We will encode this with a multi hot encoding.
The prediction should be high, if there is a 1 in the target $y$, and low if there is a 0

In [None]:
y = torch.tensor([0., 1., 1.])

torch.manual_seed(7)
input = torch.randn(3, requires_grad=True) * 2
input

Here, both the chance at pneumonia and a pneumothorax are high values. But, a softmax wil ruin this:

In [None]:
input.softmax(dim=0)

This sums to 1, but that is not what you want!
What you need is a sigmoid: this will scale everything between 0 and 1, but without making everything sum to 1:

In [None]:
m = torch.nn.Sigmoid()
yhat = m(input)
yhat


The loss function that goes with this is Binary Cross Entropy. A simplified version looks like this

$$ BCE = \frac{1}{n}\sum_{i=1}^n y_i \cdot log(\hat{y}_i) + (1-y_i) \cdot log(1-\hat{y}_i) $$

Or, in plain language: 
- assume that $y$ is a binary label (0 or 1)
- predict the probability $\hat{y}$
- if the label is 1, take the log of the probability: $y_i \cdot log(\hat{y}_i$)
- if the label is 0, take the log of $1-\hat{y}$
- take the mean $\frac{1}{n}\sum_{i=1}^n$ of that



In [None]:
loss = torch.nn.BCELoss()
loss(yhat, y)

Or, explicit:

In [None]:
loss = torch.zeros(3)
for i in range(len(y)):
    loss[i] = -(y[i] * torch.log(yhat[i]) + (1-y[i]) * torch.log(1-yhat[i]))
loss.mean()

In the case you dont have predictions with values between 0 and 1, you can use the WithLogits variation. You can then skip the sigmoid layer.

In [None]:
loss = torch.nn.BCEWithLogitsLoss()
loss(input, y)

# Wrapup

Losses are very important: they tell your model what is "right" and "wrong" and determines what the model will learn!

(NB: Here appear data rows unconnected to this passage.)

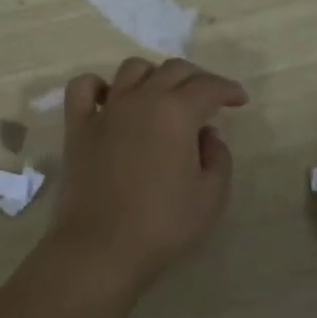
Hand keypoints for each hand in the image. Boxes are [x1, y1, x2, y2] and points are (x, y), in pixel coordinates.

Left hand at [46, 57, 247, 295]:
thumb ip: (218, 158)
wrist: (100, 248)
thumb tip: (207, 135)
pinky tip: (110, 98)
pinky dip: (98, 84)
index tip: (238, 99)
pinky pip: (83, 87)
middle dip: (197, 78)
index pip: (208, 86)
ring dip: (154, 75)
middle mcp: (141, 99)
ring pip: (132, 69)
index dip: (227, 89)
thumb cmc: (162, 225)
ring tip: (163, 95)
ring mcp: (106, 109)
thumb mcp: (210, 197)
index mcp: (176, 112)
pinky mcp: (78, 125)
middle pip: (173, 69)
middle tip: (209, 97)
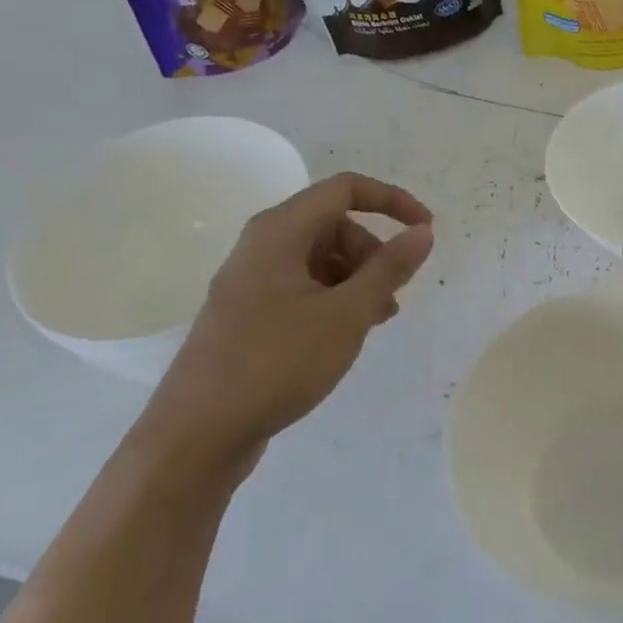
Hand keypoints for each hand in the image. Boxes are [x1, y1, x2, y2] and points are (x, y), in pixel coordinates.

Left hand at [140, 173, 434, 475]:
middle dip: (373, 251)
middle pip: (333, 225)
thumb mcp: (347, 314)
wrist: (197, 434)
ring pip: (320, 259)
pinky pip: (303, 287)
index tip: (425, 230)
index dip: (392, 200)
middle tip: (393, 294)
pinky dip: (334, 299)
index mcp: (280, 231)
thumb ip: (389, 268)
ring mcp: (252, 281)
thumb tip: (422, 233)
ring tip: (377, 321)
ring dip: (358, 279)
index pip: (345, 189)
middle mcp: (262, 246)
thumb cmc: (277, 362)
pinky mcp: (249, 313)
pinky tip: (347, 334)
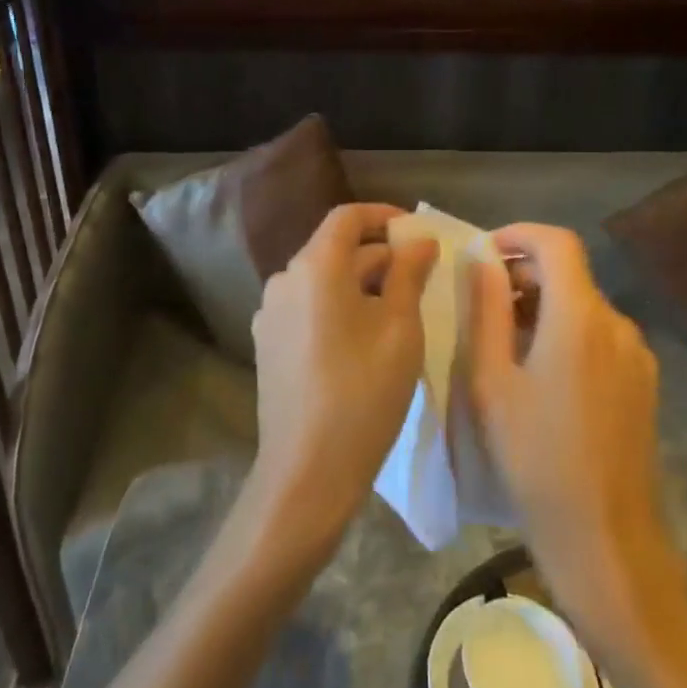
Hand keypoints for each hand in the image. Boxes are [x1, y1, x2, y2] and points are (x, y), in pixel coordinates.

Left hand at [247, 203, 437, 554]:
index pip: (347, 217)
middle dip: (378, 255)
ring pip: (321, 280)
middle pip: (335, 249)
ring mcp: (269, 313)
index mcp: (314, 267)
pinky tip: (363, 338)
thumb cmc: (363, 392)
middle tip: (419, 275)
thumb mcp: (400, 328)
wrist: (306, 471)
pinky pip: (307, 307)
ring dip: (359, 283)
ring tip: (398, 308)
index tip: (415, 230)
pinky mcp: (267, 343)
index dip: (383, 216)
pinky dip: (337, 307)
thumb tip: (419, 240)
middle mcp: (284, 279)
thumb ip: (408, 273)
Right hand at [464, 224, 681, 636]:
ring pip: (583, 306)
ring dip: (542, 307)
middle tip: (482, 306)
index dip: (518, 235)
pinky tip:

- For regression models, typically use a MSE
- For classification, use CrossEntropyLoss (note: this might be implemented different in other libraries like Tensorflow!)
- For multilabel, use BinaryCrossEntropy

There are other, more complex losses for more complex usecases but these three will cover 80% of your needs.